Secretary James Mattis has been heralded as a “warrior monk” for his prodigious knowledge and voracious reading habits.
But Mattis, a retired Marine general, is not the only US military officer who has supplemented his martial knowledge with academic achievement.
In that spirit, the US Army has distributed reading recommendations so soldiers and civilians alike are able “to sharpen their knowledge of the Army’s long and distinguished history, as well as the decisive role played by landpower in conflicts across the centuries.”
Below are some of the books recommended by Army Chief of Staff Gen. Mark Milley to help better understand the world’s current strategic environment, along with his explanations for their inclusion.
“A World in Disarray: American Foreign Policy and the Crisis of the Old Order,” by Richard Haass
“Haass argues for an updated global operating system—call it world order 2.0—that reflects the reality that power is widely distributed and that borders count for less.”

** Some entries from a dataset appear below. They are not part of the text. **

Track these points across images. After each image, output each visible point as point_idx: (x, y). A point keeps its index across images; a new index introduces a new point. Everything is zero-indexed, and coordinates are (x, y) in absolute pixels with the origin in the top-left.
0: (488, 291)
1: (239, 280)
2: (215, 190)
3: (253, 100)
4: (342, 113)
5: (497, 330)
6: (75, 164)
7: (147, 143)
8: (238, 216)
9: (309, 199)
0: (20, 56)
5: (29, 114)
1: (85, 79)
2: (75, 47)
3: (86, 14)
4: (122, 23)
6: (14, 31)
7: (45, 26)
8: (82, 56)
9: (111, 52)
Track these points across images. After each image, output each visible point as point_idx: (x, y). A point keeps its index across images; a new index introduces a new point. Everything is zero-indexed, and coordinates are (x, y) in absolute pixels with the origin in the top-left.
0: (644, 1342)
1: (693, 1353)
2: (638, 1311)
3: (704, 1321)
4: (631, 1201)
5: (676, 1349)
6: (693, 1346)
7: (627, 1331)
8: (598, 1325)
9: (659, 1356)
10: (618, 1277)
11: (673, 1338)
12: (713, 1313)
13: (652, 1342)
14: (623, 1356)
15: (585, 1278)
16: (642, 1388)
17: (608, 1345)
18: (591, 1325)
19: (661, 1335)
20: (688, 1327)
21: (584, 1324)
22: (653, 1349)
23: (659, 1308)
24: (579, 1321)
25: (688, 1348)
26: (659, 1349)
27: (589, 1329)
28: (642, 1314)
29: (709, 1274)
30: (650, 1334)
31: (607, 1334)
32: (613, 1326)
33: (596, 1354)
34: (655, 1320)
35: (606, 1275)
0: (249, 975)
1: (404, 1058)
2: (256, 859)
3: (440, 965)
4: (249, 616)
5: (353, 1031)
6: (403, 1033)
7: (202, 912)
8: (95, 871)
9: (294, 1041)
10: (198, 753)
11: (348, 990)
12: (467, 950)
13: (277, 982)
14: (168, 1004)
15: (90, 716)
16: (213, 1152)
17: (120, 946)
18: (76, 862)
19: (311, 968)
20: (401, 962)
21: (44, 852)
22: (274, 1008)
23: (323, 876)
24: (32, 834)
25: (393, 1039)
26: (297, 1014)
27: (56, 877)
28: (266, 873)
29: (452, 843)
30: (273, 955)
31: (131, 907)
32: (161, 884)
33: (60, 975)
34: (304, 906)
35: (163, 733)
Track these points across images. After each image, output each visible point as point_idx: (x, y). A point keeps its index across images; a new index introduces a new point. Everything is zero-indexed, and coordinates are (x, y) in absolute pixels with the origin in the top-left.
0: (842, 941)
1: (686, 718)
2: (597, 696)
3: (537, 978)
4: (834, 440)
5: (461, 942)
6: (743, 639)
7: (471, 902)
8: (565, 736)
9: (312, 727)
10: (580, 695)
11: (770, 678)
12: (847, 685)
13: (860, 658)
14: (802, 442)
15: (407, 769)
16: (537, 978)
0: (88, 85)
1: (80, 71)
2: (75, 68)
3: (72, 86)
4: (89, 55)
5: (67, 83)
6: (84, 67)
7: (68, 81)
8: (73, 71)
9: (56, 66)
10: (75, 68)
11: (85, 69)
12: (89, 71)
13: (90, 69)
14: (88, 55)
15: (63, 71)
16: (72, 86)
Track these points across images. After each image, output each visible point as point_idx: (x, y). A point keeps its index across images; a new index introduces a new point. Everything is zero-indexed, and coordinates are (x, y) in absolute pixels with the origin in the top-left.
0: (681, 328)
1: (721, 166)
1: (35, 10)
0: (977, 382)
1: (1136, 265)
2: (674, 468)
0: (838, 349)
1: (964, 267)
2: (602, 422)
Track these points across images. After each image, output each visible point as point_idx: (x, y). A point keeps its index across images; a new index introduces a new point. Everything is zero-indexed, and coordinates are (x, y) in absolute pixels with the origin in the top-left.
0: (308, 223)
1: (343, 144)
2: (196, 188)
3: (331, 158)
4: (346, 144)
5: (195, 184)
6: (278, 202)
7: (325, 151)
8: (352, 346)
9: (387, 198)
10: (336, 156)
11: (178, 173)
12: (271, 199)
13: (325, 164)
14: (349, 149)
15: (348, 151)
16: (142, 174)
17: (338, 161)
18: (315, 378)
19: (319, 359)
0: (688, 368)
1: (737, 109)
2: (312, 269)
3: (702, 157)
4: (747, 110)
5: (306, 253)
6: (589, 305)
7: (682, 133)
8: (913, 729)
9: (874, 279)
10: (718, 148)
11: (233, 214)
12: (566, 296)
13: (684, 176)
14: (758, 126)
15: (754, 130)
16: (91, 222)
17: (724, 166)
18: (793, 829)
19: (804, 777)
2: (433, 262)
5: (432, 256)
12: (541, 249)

“Wired for War: The Robotics Revolution and Conflict in the 21st Century,” by P.W. Singer
“Blending historical evidence with interviews of an amazing array of individuals, [Singer] shows how technology is changing not just in how wars are fought, but also in the politics, economics, laws, and the ethics that surround war itself.”
“The Tragedy of Great Power Politics,” by John J. Mearsheimer
“Contending that states throughout history have been driven to acquire greater power and influence as a means of guaranteeing their own security, [Mearsheimer] concludes that current efforts at engagement and seeking harmonious relations between states will ultimately fail and predicts that the U.S. security competition with a rising China will inevitably intensify.”